If you haven’t noticed already, this is my knitting blog — I talk about my work, my trips, and life in general, but this is mostly for my knitwear designs and other things I create.
Knitting is how I nourish my soul. When I picked up knitting again in 2007, I was looking for something fun, something I can focus on, besides school. In a way, my stressful law school days made me crave something cozy and fluffly and colorful.
When I first got published in 2011, I started seeing knitting in a different light. It was no longer just a hobby. It was love! Deep down, I knew that I would never feel alive without my knitting.
Why do I knit? you ask.
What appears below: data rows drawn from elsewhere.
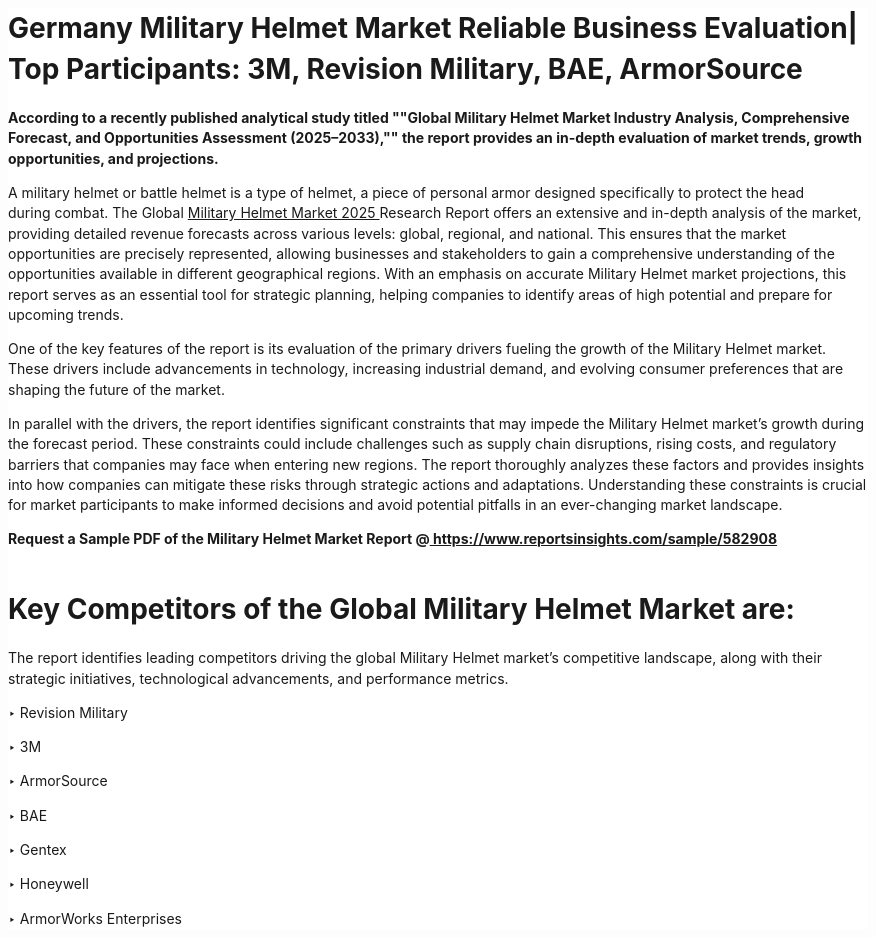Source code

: # Germany Military Helmet Market Reliable Business Evaluation| Top Participants: 3M, Revision Military,  BAE,  ArmorSource

<strong>According to a recently published analytical study titled ""Global Military Helmet Market Industry Analysis, Comprehensive Forecast, and Opportunities Assessment (2025–2033),"" the report provides an in-depth evaluation of market trends, growth opportunities, and projections.</strong>

A military helmet or battle helmet is a type of helmet, a piece of personal armor designed specifically to protect the head during combat. The Global <a href=https://www.reportsinsights.com/sample/582908>Military Helmet Market 2025 </a> Research Report offers an extensive and in-depth analysis of the market, providing detailed revenue forecasts across various levels: global, regional, and national. This ensures that the market opportunities are precisely represented, allowing businesses and stakeholders to gain a comprehensive understanding of the opportunities available in different geographical regions. With an emphasis on accurate Military Helmet market projections, this report serves as an essential tool for strategic planning, helping companies to identify areas of high potential and prepare for upcoming trends.

One of the key features of the report is its evaluation of the primary drivers fueling the growth of the Military Helmet market. These drivers include advancements in technology, increasing industrial demand, and evolving consumer preferences that are shaping the future of the market. 

In parallel with the drivers, the report identifies significant constraints that may impede the Military Helmet market’s growth during the forecast period. These constraints could include challenges such as supply chain disruptions, rising costs, and regulatory barriers that companies may face when entering new regions. The report thoroughly analyzes these factors and provides insights into how companies can mitigate these risks through strategic actions and adaptations. Understanding these constraints is crucial for market participants to make informed decisions and avoid potential pitfalls in an ever-changing market landscape.

<strong>Request a Sample PDF of the Military Helmet Market Report </strong><strong>@<a href=https://www.reportsinsights.com/sample/582908> https://www.reportsinsights.com/sample/582908</a></strong></font>

# <strong>Key Competitors of the Global Military Helmet Market are:</strong>

The report identifies leading competitors driving the global Military Helmet market’s competitive landscape, along with their strategic initiatives, technological advancements, and performance metrics.

‣ Revision Military

‣ 3M

‣ ArmorSource

‣ BAE

‣ Gentex

‣ Honeywell

‣ ArmorWorks Enterprises

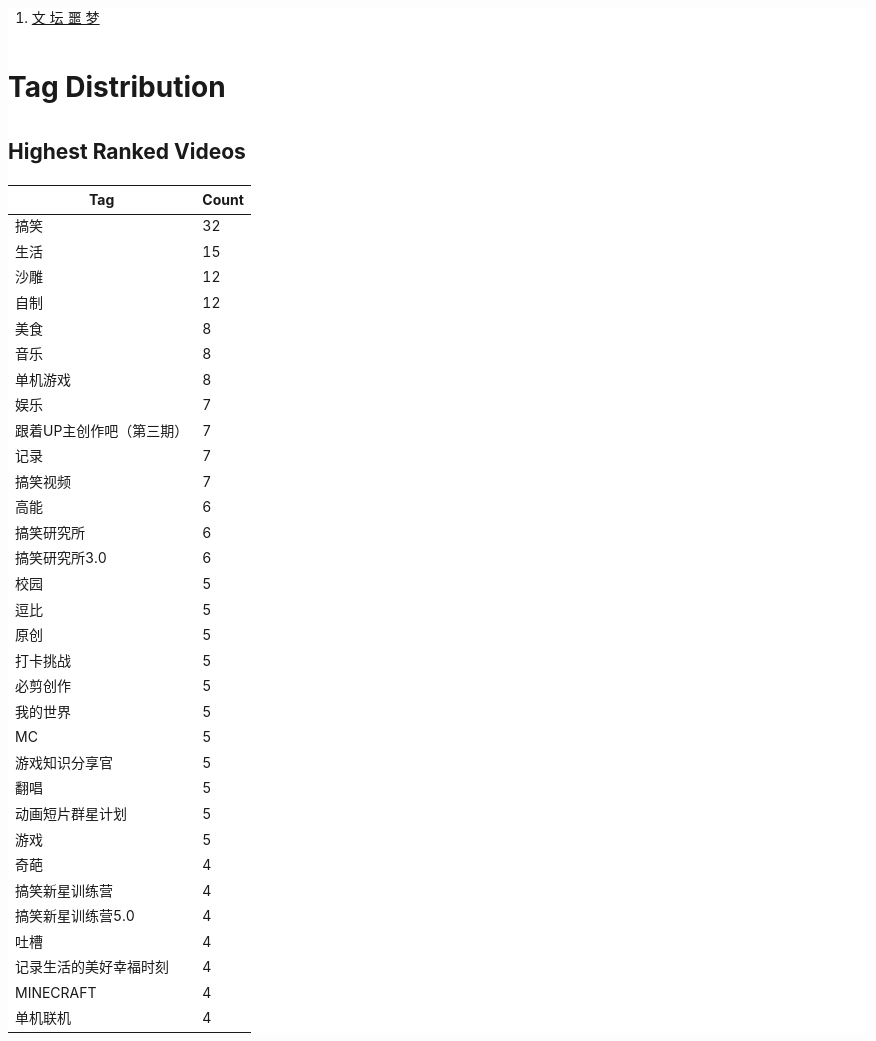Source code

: 1. [文 坛 噩 梦](https://www.bilibili.com/video/BV1wY4y1i71n)

# Tag Distribution
## Highest Ranked Videos


| Tag | Count |
| --- | --- |
| 搞笑 | 32 |
| 生活 | 15 |
| 沙雕 | 12 |
| 自制 | 12 |
| 美食 | 8 |
| 音乐 | 8 |
| 单机游戏 | 8 |
| 娱乐 | 7 |
| 跟着UP主创作吧（第三期） | 7 |
| 记录 | 7 |
| 搞笑视频 | 7 |
| 高能 | 6 |
| 搞笑研究所 | 6 |
| 搞笑研究所3.0 | 6 |
| 校园 | 5 |
| 逗比 | 5 |
| 原创 | 5 |
| 打卡挑战 | 5 |
| 必剪创作 | 5 |
| 我的世界 | 5 |
| MC | 5 |
| 游戏知识分享官 | 5 |
| 翻唱 | 5 |
| 动画短片群星计划 | 5 |
| 游戏 | 5 |
| 奇葩 | 4 |
| 搞笑新星训练营 | 4 |
| 搞笑新星训练营5.0 | 4 |
| 吐槽 | 4 |
| 记录生活的美好幸福时刻 | 4 |
| MINECRAFT | 4 |
| 单机联机 | 4 |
After all, the world is literally littered with cheap, affordable clothing and accessories.
But handmade clothes are different.
Whenever practically possible, I use natural fibers and the possibilities are endless — any combination of: cotton, shetland, merino, cashmere, qiviut, yak, bamboo, banana, seaweed, silk… Even when I create things for children or activewear, I choose materials of high quality and NOT made in China (or any other countries with a long history of deliberately violating human rights and consumer protection laws). This is why I make a point to tell my customers where my yarn is made from on my Etsy shop, even though the U.S. law only requires me to note “Made in USA with Imported Materials.”
It’s the least I could do as a small, indie designer. Someday, I would love to scout for a mill myself and go right to the source.
Knowing that what I’m wearing is as cruelty free as possible, makes my heart sing with joy every time I walk into my closet.
Some old-fashion things never go out of style. Books will still be loved by book lovers; newspaper will still be there even though we do get news from online sources; hand-written cards will always have that special touch that emails can’t replace. In fact, my theory is, the more technologically advanced the human race becomes, the more we will crave ‘the natural way’ Handmade/handknit clothing are the same way. A piece of us ache for the warmth and uniqueness of the threads a human being stitched on carefully and expertly.